Once the line containing "نند نرخ کلیک" has been printed, stop; print every line before it exactly, starting at the top of the material below.
### Input
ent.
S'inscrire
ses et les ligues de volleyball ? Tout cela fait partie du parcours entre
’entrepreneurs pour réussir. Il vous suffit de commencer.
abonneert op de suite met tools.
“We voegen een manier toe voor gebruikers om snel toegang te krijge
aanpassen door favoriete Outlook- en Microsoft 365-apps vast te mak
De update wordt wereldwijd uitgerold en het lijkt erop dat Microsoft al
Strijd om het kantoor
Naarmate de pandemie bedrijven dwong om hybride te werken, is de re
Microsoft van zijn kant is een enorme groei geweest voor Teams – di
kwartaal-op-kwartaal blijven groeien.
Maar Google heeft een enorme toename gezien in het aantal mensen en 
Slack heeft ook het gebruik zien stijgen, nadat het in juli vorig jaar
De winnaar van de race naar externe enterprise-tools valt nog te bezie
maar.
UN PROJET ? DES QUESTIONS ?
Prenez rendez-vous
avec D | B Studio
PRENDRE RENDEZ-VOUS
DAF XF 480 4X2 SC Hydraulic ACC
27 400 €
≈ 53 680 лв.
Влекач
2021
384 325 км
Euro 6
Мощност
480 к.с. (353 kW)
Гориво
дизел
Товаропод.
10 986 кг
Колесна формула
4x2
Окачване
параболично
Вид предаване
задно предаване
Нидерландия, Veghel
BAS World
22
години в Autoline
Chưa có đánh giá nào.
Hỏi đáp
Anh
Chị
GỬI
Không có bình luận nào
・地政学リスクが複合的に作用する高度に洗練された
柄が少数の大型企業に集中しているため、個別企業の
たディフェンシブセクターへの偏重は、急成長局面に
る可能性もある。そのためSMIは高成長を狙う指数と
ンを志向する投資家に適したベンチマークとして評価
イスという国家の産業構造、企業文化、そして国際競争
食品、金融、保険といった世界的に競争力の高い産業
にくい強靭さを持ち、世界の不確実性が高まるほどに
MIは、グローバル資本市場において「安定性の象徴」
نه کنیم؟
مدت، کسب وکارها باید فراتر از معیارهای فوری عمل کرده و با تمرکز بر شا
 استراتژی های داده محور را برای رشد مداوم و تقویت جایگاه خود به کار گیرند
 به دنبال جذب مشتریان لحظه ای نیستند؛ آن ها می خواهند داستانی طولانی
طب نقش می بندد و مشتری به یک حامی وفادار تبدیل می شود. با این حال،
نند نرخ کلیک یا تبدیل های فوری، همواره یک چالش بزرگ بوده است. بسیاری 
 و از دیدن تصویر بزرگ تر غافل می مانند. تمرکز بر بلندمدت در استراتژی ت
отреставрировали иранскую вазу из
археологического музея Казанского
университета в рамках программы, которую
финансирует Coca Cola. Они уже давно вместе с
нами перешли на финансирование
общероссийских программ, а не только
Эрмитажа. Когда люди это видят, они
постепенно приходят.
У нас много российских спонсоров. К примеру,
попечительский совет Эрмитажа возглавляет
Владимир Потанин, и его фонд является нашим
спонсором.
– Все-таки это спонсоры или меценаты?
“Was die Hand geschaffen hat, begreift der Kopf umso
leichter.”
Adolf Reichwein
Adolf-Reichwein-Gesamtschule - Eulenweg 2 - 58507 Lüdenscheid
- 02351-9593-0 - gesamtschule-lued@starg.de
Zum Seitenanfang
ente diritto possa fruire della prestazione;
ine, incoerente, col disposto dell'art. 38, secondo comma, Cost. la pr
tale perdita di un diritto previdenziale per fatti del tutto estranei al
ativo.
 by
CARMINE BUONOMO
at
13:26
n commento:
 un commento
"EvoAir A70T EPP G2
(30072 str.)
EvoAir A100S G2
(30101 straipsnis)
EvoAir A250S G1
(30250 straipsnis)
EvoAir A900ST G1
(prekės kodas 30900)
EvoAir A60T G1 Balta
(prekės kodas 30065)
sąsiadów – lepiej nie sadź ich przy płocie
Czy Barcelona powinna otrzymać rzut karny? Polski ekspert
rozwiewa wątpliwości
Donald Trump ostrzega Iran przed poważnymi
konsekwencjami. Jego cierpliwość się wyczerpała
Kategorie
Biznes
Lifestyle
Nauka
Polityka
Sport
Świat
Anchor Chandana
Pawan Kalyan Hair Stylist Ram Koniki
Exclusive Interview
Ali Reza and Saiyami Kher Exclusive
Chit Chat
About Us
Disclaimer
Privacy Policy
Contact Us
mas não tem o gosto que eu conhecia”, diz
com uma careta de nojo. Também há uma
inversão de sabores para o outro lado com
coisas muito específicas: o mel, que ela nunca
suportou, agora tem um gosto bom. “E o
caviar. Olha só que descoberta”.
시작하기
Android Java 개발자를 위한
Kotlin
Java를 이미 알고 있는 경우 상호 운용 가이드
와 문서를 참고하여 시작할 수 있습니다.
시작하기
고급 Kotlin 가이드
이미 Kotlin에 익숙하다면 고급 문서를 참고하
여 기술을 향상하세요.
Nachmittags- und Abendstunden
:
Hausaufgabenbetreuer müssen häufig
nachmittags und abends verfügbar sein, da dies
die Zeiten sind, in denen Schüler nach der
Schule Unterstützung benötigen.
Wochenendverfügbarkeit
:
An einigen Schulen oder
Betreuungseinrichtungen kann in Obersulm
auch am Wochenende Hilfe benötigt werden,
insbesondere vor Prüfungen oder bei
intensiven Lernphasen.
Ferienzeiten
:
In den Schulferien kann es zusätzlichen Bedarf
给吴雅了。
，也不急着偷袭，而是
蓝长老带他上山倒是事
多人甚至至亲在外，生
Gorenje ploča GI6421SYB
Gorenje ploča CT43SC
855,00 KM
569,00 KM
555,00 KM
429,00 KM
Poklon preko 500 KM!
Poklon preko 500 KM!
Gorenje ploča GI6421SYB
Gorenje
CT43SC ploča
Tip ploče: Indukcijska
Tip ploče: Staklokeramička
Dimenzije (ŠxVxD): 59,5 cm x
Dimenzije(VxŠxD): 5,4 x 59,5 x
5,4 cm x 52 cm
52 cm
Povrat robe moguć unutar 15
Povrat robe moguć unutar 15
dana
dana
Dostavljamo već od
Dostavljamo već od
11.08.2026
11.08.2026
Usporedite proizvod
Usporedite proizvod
######
Solution for this problem
ent.
S'inscrire
ses et les ligues de volleyball ? Tout cela fait partie du parcours entre
’entrepreneurs pour réussir. Il vous suffit de commencer.
abonneert op de suite met tools.
“We voegen een manier toe voor gebruikers om snel toegang te krijge
aanpassen door favoriete Outlook- en Microsoft 365-apps vast te mak
De update wordt wereldwijd uitgerold en het lijkt erop dat Microsoft al
Strijd om het kantoor
Naarmate de pandemie bedrijven dwong om hybride te werken, is de re
Microsoft van zijn kant is een enorme groei geweest voor Teams – di
kwartaal-op-kwartaal blijven groeien.
Maar Google heeft een enorme toename gezien in het aantal mensen en 
Slack heeft ook het gebruik zien stijgen, nadat het in juli vorig jaar
De winnaar van de race naar externe enterprise-tools valt nog te bezie
maar.
UN PROJET ? DES QUESTIONS ?
Prenez rendez-vous
avec D | B Studio
PRENDRE RENDEZ-VOUS
DAF XF 480 4X2 SC Hydraulic ACC
27 400 €
≈ 53 680 лв.
Влекач
2021
384 325 км
Euro 6
Мощност
480 к.с. (353 kW)
Гориво
дизел
Товаропод.
10 986 кг
Колесна формула
4x2
Окачване
параболично
Вид предаване
задно предаване
Нидерландия, Veghel
BAS World
22
години в Autoline
Chưa có đánh giá nào.
Hỏi đáp
Anh
Chị
GỬI
Không có bình luận nào
・地政学リスクが複合的に作用する高度に洗練された
柄が少数の大型企業に集中しているため、個別企業の
たディフェンシブセクターへの偏重は、急成長局面に
る可能性もある。そのためSMIは高成長を狙う指数と
ンを志向する投資家に適したベンチマークとして評価
イスという国家の産業構造、企業文化、そして国際競争
食品、金融、保険といった世界的に競争力の高い産業
にくい強靭さを持ち、世界の不確実性が高まるほどに
MIは、グローバル資本市場において「安定性の象徴」
نه کنیم؟
مدت، کسب وکارها باید فراتر از معیارهای فوری عمل کرده و با تمرکز بر شا
 استراتژی های داده محور را برای رشد مداوم و تقویت جایگاه خود به کار گیرند
 به دنبال جذب مشتریان لحظه ای نیستند؛ آن ها می خواهند داستانی طولانی
طب نقش می بندد و مشتری به یک حامی وفادار تبدیل می شود. با این حال،
نند نرخ کلیک یا تبدیل های فوری، همواره یک چالش بزرگ بوده است. بسیاری 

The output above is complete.